About this release
This release is a weekly report on epidemiological information on seasonal respiratory infection activity in Scotland. Due to the COVID-19 pandemic, health care services are functioning differently now compared to previous flu seasons so the consultation rates are not directly comparable to historical data.
- The proportion of NHS24 calls for respiratory symptoms in week 22 was at Baseline activity level overall. The 5-14, 15-44, 45-64, 65-74 and over 75 age groups remained at Baseline activity level. The 1-4 age group increased from Baseline to Low activity level. The under 1 age group remained at Low activity level.
- In week 22, adenovirus, coronavirus (non-SARS-CoV-2), HMPV, RSV, rhinovirus and Mycoplasma pneumoniae were at Baseline activity level. Parainfluenza was at Low activity level.
- There were 32 influenza cases: 30 type A (subtype unknown), one type A(H3) and one type B.
- The hospitalisation rate for influenza was 0.3 per 100,000 in week 22, with the highest hospital admission rate for confirmed influenza noted in patients in those aged 75 years or older (0.85 per 100,000). The highest hospitalisation rate for influenza this season was reported in week 11 (1.3 per 100,000).
- The vaccination programme ended, as it does every year, on the 31st March. The final data presented here indicate that for season 2021/22 at least 2,706,968 eligible individuals are estimated to have received their flu vaccine.
Surveillance of respiratory infection is a key public health activity as it is associated with significant morbidity and mortality during the winter months, particularly in those at risk of complications of flu e.g. the elderly, those with chronic health problems and pregnant women.
The spectrum of respiratory illnesses vary from asymptomatic illness to mild/moderate symptoms to severe complications including death.

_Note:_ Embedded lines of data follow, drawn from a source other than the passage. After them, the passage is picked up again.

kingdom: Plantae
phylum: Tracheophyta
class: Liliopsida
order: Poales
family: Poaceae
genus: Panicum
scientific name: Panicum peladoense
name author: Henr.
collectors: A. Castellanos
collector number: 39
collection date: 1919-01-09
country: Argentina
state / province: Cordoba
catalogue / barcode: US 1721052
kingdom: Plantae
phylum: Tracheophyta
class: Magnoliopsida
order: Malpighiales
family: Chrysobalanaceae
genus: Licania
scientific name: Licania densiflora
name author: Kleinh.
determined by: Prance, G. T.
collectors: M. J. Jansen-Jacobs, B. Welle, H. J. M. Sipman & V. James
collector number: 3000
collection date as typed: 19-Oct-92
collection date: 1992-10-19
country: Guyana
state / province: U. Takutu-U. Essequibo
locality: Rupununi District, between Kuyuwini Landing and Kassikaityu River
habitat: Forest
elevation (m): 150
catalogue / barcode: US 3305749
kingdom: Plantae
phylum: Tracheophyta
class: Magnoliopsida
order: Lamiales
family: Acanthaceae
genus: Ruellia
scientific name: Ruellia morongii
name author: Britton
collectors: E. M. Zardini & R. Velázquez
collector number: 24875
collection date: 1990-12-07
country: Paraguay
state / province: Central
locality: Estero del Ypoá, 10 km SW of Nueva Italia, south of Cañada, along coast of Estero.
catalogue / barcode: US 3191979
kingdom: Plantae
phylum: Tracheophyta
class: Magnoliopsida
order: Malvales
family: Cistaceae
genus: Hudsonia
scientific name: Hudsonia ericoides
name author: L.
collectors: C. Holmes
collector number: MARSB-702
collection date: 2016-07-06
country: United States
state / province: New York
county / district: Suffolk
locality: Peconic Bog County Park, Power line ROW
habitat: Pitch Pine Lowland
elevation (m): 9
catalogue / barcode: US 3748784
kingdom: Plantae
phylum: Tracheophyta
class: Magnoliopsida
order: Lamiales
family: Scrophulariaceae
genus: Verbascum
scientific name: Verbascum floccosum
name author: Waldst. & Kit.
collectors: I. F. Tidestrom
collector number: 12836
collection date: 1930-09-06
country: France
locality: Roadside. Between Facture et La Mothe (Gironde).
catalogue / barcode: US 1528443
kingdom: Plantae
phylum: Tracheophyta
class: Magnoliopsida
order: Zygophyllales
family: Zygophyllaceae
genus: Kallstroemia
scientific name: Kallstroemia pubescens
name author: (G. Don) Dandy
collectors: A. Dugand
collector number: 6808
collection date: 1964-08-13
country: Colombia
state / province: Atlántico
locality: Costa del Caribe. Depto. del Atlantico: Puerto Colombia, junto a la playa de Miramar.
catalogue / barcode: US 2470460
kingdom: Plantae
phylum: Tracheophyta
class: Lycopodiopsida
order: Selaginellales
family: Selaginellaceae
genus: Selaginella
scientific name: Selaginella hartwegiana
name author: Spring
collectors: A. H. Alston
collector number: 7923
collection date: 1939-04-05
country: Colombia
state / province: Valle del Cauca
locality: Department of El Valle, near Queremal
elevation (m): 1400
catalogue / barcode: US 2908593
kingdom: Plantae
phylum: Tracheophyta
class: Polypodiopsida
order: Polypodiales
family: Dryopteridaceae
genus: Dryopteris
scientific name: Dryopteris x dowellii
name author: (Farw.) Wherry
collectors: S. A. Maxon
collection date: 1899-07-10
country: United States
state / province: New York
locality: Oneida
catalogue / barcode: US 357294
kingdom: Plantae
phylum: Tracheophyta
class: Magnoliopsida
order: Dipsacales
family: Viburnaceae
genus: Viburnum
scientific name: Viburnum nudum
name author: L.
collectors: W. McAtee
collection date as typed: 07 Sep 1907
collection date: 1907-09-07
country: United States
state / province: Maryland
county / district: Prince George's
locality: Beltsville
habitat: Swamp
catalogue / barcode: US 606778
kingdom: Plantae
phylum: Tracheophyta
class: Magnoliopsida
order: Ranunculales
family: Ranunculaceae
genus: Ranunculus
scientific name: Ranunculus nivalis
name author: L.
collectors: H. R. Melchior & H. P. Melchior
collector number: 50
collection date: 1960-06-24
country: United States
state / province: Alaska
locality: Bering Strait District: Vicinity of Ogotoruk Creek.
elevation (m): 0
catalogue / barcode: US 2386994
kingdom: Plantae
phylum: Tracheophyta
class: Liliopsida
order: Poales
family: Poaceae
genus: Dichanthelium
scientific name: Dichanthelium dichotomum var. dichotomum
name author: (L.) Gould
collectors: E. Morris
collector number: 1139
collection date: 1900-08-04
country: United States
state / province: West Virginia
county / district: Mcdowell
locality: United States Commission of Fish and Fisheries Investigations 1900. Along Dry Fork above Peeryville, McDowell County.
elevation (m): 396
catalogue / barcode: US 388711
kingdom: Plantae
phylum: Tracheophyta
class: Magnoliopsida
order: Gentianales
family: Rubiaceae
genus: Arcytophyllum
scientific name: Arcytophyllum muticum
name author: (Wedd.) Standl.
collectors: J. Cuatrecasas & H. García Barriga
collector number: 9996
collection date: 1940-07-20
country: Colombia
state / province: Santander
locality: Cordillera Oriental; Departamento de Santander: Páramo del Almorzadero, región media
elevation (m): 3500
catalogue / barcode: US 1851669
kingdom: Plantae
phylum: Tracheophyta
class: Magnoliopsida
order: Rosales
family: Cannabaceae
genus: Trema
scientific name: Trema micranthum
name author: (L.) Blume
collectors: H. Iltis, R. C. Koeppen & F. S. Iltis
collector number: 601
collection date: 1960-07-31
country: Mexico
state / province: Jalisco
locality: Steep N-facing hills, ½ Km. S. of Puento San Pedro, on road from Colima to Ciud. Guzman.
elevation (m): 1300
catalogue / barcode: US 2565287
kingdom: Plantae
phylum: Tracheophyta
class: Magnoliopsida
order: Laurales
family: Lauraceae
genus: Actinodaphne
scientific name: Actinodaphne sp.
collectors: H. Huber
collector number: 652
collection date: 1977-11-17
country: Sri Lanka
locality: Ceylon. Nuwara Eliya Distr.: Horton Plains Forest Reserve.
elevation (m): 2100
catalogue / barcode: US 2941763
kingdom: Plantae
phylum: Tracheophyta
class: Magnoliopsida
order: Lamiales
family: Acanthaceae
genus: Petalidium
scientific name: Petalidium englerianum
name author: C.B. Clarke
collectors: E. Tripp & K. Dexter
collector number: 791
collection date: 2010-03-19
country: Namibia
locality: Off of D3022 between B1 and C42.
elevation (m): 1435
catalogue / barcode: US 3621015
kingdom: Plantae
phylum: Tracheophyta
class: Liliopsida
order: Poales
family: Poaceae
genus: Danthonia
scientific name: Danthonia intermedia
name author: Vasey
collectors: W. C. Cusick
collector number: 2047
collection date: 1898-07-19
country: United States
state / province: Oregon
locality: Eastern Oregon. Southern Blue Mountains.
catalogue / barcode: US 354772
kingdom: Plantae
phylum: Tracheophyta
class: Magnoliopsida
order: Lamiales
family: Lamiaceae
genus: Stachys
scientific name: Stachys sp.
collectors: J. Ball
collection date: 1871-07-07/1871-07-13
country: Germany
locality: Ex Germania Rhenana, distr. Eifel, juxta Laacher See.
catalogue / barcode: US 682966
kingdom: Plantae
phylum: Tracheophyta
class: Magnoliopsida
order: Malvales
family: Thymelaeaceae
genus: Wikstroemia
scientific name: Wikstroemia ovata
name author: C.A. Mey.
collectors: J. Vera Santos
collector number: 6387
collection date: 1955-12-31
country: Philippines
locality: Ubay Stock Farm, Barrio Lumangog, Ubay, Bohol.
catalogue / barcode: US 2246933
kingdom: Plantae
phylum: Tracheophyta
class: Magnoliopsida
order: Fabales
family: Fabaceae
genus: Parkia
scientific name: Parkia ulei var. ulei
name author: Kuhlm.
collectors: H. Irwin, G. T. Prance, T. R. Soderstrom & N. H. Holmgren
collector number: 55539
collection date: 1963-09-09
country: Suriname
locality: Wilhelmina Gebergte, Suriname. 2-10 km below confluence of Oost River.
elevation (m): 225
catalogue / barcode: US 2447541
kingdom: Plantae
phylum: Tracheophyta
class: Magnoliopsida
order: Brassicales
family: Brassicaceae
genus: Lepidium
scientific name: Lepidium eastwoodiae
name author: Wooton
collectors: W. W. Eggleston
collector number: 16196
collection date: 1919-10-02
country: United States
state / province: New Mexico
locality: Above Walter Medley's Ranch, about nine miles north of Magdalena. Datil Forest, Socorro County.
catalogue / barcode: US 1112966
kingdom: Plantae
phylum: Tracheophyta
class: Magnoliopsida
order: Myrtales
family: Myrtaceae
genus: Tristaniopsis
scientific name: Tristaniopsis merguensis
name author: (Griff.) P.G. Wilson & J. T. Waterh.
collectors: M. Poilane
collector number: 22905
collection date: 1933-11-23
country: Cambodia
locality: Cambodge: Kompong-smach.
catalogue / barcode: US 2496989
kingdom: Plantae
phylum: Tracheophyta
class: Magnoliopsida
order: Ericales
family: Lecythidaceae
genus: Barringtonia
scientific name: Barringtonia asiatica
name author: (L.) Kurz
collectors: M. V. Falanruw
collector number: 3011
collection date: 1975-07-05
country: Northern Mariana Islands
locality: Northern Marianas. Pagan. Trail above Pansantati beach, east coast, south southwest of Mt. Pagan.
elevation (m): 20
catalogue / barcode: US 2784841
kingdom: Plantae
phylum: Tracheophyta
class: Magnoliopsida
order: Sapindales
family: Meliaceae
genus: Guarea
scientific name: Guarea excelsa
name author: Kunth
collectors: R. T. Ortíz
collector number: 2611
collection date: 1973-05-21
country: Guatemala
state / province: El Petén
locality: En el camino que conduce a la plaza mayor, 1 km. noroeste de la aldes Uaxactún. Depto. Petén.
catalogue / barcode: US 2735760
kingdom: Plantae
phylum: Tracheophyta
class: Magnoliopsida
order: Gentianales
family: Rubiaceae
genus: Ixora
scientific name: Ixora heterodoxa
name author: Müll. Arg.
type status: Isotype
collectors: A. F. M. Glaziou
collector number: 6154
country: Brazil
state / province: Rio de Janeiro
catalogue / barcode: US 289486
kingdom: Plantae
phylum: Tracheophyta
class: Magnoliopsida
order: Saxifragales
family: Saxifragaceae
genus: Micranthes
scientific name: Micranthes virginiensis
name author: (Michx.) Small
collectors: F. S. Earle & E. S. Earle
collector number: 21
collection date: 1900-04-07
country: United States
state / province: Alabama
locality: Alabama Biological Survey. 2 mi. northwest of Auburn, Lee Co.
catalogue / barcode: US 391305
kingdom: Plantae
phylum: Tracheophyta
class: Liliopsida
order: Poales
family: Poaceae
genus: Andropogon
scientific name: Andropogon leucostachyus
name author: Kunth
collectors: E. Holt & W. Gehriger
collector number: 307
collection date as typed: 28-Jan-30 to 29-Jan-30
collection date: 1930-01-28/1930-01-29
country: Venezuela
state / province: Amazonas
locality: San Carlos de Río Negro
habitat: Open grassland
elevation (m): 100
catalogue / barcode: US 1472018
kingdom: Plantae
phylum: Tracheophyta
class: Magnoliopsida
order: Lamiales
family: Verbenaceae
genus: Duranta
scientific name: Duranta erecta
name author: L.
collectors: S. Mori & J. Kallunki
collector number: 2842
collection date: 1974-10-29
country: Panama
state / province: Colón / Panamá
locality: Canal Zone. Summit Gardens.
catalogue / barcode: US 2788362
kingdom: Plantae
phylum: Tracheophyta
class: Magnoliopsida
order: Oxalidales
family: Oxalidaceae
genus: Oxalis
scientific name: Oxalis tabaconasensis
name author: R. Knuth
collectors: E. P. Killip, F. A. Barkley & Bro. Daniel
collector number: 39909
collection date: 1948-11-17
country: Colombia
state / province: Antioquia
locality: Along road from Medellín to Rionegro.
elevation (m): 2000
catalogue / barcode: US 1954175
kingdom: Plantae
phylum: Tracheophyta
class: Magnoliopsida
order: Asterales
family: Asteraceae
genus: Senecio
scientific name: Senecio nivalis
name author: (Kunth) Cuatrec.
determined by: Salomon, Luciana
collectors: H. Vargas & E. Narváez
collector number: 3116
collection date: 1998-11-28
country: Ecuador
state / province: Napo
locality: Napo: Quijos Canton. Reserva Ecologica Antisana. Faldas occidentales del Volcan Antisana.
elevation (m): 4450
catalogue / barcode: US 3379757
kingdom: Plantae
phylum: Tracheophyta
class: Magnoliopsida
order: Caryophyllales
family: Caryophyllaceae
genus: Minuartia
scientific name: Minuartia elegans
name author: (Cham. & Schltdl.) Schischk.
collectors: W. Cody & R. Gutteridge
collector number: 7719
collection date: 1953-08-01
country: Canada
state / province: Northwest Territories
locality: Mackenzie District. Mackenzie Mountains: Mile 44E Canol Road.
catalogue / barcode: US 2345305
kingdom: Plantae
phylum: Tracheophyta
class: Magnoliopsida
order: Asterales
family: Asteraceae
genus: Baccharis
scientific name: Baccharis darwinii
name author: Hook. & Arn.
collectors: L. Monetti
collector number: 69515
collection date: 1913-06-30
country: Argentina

There is no single respiratory surveillance component that can describe the onset, severity and impact of influenza or the success of its control measures each season across a community.
This requires a number of complementary surveillance components which are either specific to respiratory infections or their control, or which are derived from data streams providing information of utility for other PHS specialities (corporate surveillance data). Together, the respiratory surveillance components provide a comprehensive and coherent picture on a timely basis throughout the flu season. Please see the influenza page on the HPS website (external website) for more details.
The next release of this publication will be 16 June 2022.